Lancé en 2022 pour une durée de cinq ans, le projet Magnova Soa est placé sous le leadership de l’Office National de Nutrition (ONN), rattaché à la Primature. Il est financé par la coopération allemande à travers la KfW et mis en œuvre conjointement par le Programme alimentaire mondial (PAM) et l’UNICEF. Pour Marc Regnault de la Mothe, représentant adjoint du PAM à Madagascar, la particularité du projet réside dans son approche intégrée et multisectorielle. « C’est un projet qui coordonne beaucoup d’acteurs et de secteurs pour améliorer la résilience des communautés dans le Sud, renforcer la nutrition ainsi que les systèmes de vie et les chaînes de valeur agricoles », a-t-il expliqué en marge de l’atelier. Le projet intervient dans les régions d’Anosy, Androy et Atsimo Andrefana, ciblant environ 100 000 personnes parmi les plus vulnérables.

Au cœur de Magnova Soa figure un objectif central : améliorer durablement la nutrition en s’appuyant sur le potentiel agricole local. Selon Sandy Rajaosafara, représentant résident de la KfW à Madagascar, les premiers constats font état d’une « amélioration de la diversification alimentaire » et d’un appui aux chaînes de valeur.

Développement des potentialités agricoles régionales

Concrètement, le projet soutient les groupements de petits producteurs pour améliorer la qualité de leurs productions, renforcer leur valeur nutritionnelle et faciliter leur accès au marché. Cette dynamique permet aux ménages, notamment aux femmes et aux enfants, d’accéder à une alimentation plus variée et issue des productions locales, réduisant la dépendance aux produits importés ou aux suppléments coûteux. Pour la coordonnatrice nationale de l’ONN, Ranjarivelo Hely Fanja Rakotondrainibe, l’intégration de l’agriculture dans la lutte contre la malnutrition est essentielle. Elle insiste sur la nécessité de développer les potentialités agricoles régionales et de mettre en place des unités de transformation afin de favoriser une économie circulaire, créatrice de revenus et d’autonomisation.

Au-delà de la production agricole, le projet appuie la création d’actifs communautaires et l’installation de systèmes d’énergie solaire dans les localités ciblées.
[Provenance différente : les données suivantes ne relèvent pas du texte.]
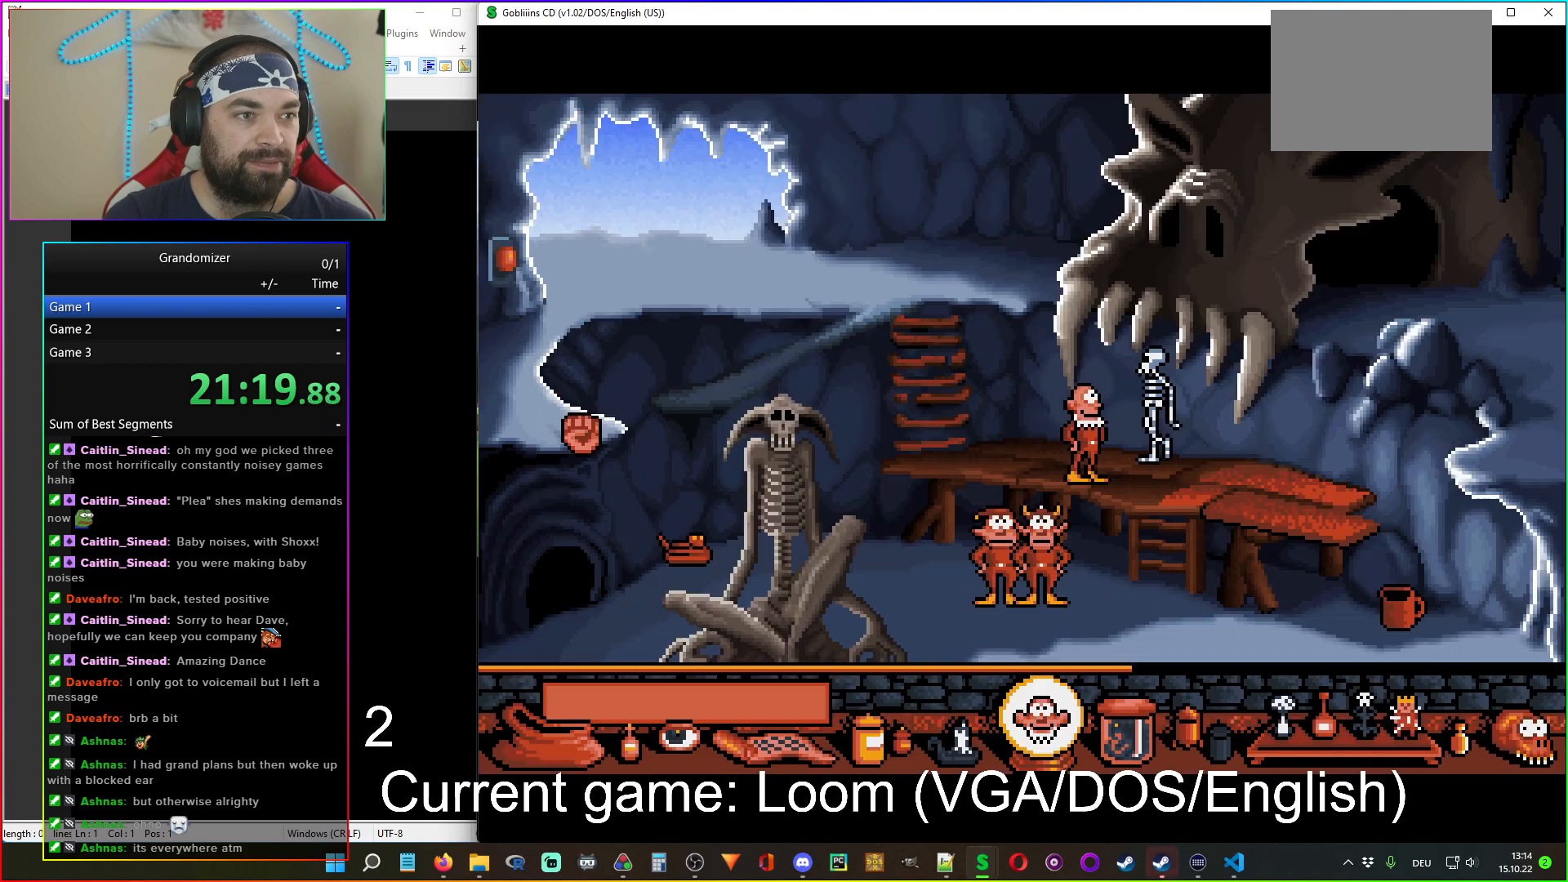
{"keys": [], "mouse": [], "events": []}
Ces infrastructures facilitent, entre autres, la transformation alimentaire et soutiennent les activités économiques locales.

Amélioration des sources d’eau potable

L’accès à l’eau constitue également une composante clé. L’amélioration des sources d’eau potable, portée notamment par l’UNICEF, contribue directement à la nutrition en réduisant les maladies hydriques susceptibles d’annuler les bénéfices nutritionnels chez les enfants, les femmes enceintes et allaitantes. Par ailleurs, des actions de prévention et de prise en charge de la malnutrition sont menées au niveau communautaire, accompagnées de campagnes de sensibilisation aux bonnes pratiques nutritionnelles.

Si les résultats intermédiaires sont jugés encourageants, la question de la pérennité des acquis a dominé les échanges de l’atelier. Les partenaires financiers souhaitent que les entités étatiques prennent progressivement le relais de certaines activités. « Il est important que les acquis du projet soient durables », a souligné le représentant de la KfW, saluant la présence de l’ONN pour garantir la continuité des actions au-delà de 2027.